> [Reading passage]:
....

For the winter of 2022 ... the Winter of '73 becomes the Winter of '2003 (a Jewish-Arab "duet")
A shot of Israeli optimism on the eve of a new year ....
As we embark on a new year, a few moments to revisit the song we looked at last week, “The Winter of ‘73.” Many readers wrote to say how moved they were by the song; one person reminded me of yet another performance (there are many out there) by three kids, a Jewish brother and sister from Jerusalem, and an Arab girl from Ramle, at a performance at the School of Music.
After watching the clip again, I thought it was worth sharing. Their voices are amazing, but there are other moments really worth catching, so here’s the video, and immediately following, a list of moments I think are worth looking out for. And below that, the words of the song again, as they appeared last week.
The moments that merit special attention:
0:26 — Introduction of Ori Koltuv, age 13, from Jerusalem
0:38 — Introduction of Noam Koltuv, age 12, from Jerusalem (these days, Noam is a common name for boys as well as for girls)

....

> [Material]:

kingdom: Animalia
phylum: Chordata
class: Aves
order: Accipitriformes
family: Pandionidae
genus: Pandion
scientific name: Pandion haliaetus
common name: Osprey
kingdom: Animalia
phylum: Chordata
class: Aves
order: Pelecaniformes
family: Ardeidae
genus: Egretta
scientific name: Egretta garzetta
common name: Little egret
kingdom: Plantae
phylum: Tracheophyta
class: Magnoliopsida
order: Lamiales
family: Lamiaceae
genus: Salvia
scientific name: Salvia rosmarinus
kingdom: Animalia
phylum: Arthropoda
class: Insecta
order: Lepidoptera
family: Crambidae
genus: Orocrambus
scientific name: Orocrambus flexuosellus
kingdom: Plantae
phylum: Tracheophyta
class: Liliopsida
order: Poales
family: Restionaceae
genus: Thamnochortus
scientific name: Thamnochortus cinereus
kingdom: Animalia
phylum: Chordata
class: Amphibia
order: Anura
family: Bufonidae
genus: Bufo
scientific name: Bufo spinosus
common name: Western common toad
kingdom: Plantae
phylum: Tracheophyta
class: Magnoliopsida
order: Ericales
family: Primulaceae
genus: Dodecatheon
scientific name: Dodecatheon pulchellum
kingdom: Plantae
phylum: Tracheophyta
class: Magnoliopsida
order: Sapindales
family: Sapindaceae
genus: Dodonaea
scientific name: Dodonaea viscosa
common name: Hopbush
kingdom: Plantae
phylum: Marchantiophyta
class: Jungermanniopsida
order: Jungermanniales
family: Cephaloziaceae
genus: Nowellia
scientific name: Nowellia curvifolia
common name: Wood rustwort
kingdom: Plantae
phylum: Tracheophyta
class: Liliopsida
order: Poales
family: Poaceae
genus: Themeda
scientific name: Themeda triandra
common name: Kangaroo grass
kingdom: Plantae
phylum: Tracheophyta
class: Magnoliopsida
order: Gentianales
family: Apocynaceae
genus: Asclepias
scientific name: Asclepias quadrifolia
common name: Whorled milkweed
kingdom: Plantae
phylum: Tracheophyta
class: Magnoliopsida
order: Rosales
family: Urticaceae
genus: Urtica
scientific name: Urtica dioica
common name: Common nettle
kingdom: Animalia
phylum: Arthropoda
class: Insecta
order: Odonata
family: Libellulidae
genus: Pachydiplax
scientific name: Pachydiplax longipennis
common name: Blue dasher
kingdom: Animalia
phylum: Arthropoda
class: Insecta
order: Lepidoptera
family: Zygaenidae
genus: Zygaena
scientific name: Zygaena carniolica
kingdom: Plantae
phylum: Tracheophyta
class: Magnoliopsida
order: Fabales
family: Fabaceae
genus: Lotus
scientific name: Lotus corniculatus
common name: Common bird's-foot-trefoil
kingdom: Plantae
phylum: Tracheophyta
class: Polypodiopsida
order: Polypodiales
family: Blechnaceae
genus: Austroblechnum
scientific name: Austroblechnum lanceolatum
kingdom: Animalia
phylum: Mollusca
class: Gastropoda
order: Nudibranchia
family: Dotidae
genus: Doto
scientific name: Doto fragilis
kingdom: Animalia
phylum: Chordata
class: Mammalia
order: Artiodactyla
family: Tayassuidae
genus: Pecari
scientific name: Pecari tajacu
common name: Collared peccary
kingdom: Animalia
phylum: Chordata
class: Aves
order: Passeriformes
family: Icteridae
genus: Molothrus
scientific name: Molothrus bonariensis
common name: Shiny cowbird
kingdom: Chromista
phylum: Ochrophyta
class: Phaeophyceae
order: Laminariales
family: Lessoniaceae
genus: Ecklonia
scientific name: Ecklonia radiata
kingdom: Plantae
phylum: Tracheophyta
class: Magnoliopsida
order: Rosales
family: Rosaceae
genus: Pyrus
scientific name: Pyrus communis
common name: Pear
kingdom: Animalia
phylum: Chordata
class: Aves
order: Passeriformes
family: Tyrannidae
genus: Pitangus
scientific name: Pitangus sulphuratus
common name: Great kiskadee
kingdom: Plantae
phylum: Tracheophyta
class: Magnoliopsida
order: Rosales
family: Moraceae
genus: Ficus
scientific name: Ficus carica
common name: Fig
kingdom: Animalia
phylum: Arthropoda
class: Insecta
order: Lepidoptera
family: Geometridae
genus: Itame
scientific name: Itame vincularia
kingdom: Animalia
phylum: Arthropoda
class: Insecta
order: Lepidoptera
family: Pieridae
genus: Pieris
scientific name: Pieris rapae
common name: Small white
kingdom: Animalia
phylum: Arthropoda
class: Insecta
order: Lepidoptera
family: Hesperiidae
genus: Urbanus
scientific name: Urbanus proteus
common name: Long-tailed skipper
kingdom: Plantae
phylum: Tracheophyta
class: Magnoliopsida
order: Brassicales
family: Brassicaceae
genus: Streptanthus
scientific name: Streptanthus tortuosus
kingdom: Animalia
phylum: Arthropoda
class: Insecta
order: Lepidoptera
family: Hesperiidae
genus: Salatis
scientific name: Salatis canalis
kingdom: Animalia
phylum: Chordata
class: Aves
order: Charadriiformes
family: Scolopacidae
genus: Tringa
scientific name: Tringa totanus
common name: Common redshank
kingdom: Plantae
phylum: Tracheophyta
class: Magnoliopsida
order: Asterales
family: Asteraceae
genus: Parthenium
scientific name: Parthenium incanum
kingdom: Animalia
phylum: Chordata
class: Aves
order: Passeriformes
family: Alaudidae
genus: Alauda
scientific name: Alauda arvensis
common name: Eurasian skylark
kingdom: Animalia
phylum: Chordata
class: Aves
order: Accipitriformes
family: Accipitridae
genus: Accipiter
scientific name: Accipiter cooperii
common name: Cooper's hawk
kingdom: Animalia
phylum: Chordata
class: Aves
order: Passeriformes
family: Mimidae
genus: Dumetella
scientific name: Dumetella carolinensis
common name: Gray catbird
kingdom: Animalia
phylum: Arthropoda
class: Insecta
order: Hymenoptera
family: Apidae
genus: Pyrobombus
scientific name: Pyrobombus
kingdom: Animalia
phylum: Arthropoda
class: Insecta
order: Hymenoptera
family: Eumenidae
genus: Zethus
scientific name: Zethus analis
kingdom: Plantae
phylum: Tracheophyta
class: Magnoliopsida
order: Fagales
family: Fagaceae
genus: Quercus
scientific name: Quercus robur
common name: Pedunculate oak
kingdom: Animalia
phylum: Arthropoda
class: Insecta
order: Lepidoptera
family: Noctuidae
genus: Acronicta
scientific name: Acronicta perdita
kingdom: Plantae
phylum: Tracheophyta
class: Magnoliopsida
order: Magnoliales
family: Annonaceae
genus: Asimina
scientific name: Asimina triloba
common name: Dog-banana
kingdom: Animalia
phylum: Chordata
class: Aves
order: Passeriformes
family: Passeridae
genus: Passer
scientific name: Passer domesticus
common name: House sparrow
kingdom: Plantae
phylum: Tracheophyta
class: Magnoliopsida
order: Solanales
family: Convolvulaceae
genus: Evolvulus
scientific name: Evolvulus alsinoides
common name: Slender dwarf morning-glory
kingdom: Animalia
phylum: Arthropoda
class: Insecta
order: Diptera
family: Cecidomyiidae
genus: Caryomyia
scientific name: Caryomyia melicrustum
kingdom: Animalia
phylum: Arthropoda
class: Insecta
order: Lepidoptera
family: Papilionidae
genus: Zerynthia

....

> [Work to do]:
[1] Can you quote the post about the song “The Winter of ’73” word for word, beginning at the words "For the winter" and stopping after the words "appeared last week."?
[2] Will you print the records exactly as they stand, beginning at their first line and stopping after the line that contains "common name: Little egret"?

> [Complete answers]:
[1]
For the winter of 2022 ... the Winter of '73 becomes the Winter of '2003 (a Jewish-Arab "duet")
A shot of Israeli optimism on the eve of a new year ....
As we embark on a new year, a few moments to revisit the song we looked at last week, “The Winter of ‘73.” Many readers wrote to say how moved they were by the song; one person reminded me of yet another performance (there are many out there) by three kids, a Jewish brother and sister from Jerusalem, and an Arab girl from Ramle, at a performance at the School of Music.
After watching the clip again, I thought it was worth sharing. Their voices are amazing, but there are other moments really worth catching, so here’s the video, and immediately following, a list of moments I think are worth looking out for. And below that, the words of the song again, as they appeared last week.

[2]
kingdom: Animalia
phylum: Chordata
class: Aves
order: Accipitriformes
family: Pandionidae
genus: Pandion
scientific name: Pandion haliaetus
common name: Osprey
kingdom: Animalia
phylum: Chordata
class: Aves
order: Pelecaniformes
family: Ardeidae
genus: Egretta
scientific name: Egretta garzetta
common name: Little egret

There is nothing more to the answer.